I have a 14' that we use for multi-day, and a family of four, and I don't know where we'd put another person. You've got the person on the oars, behind that person you have a gear pile of drybags, then I have the cooler, and in front of the cooler a deck over a drop bag with a paco on top. Then a couple of feet in the bow. one adult and two kids up front is just about all that I could fit. maybe if someone sits on top of the gear pile?

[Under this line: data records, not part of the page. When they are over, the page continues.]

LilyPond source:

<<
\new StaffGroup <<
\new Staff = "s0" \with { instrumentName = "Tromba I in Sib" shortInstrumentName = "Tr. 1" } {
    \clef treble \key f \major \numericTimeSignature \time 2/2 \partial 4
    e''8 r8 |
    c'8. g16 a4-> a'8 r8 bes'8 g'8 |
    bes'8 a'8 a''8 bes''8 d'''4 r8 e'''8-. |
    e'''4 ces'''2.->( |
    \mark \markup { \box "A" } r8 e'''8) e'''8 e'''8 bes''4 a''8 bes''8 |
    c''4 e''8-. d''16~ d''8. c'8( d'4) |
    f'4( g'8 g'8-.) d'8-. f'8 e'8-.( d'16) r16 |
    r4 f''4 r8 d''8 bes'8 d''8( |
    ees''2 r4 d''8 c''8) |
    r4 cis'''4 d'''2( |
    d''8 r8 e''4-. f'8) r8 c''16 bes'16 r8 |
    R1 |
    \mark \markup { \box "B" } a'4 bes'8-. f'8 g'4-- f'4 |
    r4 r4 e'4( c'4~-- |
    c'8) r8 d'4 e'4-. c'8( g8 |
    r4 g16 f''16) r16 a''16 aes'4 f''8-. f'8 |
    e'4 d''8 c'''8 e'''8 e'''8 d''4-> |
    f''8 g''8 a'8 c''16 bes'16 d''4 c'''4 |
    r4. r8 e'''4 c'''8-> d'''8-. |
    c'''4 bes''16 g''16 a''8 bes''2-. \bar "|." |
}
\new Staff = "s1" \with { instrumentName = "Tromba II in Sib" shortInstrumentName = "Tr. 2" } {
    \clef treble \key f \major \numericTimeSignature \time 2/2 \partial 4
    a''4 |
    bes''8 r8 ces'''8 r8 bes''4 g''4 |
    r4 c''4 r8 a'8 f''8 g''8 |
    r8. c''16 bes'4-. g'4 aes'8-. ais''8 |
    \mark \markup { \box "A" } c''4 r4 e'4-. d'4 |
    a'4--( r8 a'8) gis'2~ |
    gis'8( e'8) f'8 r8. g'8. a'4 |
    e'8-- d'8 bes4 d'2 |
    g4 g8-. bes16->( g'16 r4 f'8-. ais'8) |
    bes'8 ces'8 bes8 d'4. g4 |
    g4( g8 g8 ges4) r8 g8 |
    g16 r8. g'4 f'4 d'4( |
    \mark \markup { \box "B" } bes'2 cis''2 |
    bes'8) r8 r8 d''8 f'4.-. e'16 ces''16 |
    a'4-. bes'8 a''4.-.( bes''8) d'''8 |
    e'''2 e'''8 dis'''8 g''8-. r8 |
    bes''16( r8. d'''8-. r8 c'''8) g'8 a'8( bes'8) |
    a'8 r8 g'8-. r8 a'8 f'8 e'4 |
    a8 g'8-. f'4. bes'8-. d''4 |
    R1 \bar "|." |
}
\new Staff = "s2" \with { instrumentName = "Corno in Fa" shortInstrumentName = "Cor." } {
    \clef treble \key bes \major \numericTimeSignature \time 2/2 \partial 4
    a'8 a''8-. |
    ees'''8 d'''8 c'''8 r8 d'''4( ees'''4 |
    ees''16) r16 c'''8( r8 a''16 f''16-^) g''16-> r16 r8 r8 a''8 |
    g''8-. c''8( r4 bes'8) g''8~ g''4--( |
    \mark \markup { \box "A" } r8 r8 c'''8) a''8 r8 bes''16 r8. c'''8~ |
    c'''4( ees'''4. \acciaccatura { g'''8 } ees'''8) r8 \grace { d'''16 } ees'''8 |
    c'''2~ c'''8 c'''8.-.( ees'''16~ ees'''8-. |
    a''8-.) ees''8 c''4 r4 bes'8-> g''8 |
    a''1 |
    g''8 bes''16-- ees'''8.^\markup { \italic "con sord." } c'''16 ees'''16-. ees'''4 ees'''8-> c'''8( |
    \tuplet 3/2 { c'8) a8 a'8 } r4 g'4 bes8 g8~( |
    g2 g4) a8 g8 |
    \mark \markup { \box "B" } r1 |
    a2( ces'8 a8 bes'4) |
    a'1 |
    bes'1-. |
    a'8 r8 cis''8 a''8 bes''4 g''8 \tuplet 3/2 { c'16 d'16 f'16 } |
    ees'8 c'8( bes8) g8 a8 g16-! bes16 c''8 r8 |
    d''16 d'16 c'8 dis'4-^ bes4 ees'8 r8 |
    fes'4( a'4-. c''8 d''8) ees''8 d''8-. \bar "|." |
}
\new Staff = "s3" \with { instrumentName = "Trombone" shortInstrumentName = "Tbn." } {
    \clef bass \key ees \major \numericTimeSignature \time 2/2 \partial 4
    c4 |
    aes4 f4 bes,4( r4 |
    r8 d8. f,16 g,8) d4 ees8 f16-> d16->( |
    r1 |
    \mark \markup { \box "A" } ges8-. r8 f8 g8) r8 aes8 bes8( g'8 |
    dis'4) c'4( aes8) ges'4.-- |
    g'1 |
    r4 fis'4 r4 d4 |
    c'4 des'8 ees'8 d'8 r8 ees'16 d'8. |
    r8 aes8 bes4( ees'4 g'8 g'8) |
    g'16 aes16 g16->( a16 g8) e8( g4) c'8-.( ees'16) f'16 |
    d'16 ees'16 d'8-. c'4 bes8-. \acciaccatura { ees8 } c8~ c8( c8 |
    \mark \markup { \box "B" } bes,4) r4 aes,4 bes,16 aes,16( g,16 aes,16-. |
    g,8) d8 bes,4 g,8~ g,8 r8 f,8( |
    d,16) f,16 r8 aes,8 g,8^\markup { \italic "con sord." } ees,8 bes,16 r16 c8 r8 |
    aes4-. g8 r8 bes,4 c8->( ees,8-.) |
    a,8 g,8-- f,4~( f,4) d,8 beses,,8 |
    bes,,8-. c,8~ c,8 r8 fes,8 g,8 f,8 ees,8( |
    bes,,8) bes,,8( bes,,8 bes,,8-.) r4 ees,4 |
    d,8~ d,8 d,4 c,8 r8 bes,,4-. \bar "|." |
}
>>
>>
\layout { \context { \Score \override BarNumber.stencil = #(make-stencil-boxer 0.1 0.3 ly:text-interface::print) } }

I just was on a 15' maravia Zephyr. it's only a foot longer, but wider and has diminishing tubes. that boat is the ticket, if you ask me. (and you have $5k to spend on a boat)


----------



## kazak4x4 (May 25, 2009)

14' for 5 people for 5 days? Way too small, especially if you have kids. It depends on what ratio of paddle boating and expedition rafting you do. 14 footer makes a nice paddle boat, but way too small for long trips. You will be MUCH happier with a 16 footer for your family for long trips. Especially like BLott said a Maravia with diminishing tubes (I got one  

Alex


----------



## Matt J (May 27, 2005)

my first multi-day rafting trip we used two sixteens to support 17 people for nine days.

you can easily carry enough gear for a family of four on a fourteener although it will be a lot easier if you can pair up with another boat to split the communal gear.


----------



## Osprey (May 26, 2006)

Definitely the 16 but if you are dead set on getting a 14 for a paddle raft the other thing you could do is get a duckie to get two people off the raft. Depends on the make-up of your multiday crew too and being able to spread out the communal gear.


----------



## kclowe (May 25, 2004)

I think a 14 footer would be ok for gear, but trying to put four passengers on a 14' boat with an oar frame and all the gear for 5 days will make you nuts. I have a 12' and a 14'. I can usually "support" 5 people easily in the 14', but more than three people on the boat gets pretty darn tight. I'd go with a 16 footer for overnighters. 
Now, if you have little people and can afford it as well, the 12 footer is a perfect paddle rig and it fits in the back seat of a car when rolled up. Also, my 12' boat fits great in the back of my 14' boat. If I had all the money in the world, I'd own a 12', 14', and a 16' boat! Sorry if I just made it worse!


----------



## RockRider (Dec 26, 2008)

Just tossing in my thoughts - I say 16 or more. We have done several overnights and the comments we always seem to make to each other afterward are... 1) we need a huge net so we can just really pack it in the back 2) We need a bigger raft. It is usually the 2 of us and 2 sizable dogs. We took a third on an overnight float (3 adults, 2 dogs) and it was fine/tight, but it just would have been nice to have a little more room. Sleeping bags, tent, food (beer!), cooking utensils, clothes, firepan/firewood, groover, crap like that seem to add up. Some people are really minimal (not quite us) - but with kids I imagine that might be nearly impossible. Good Luck!


----------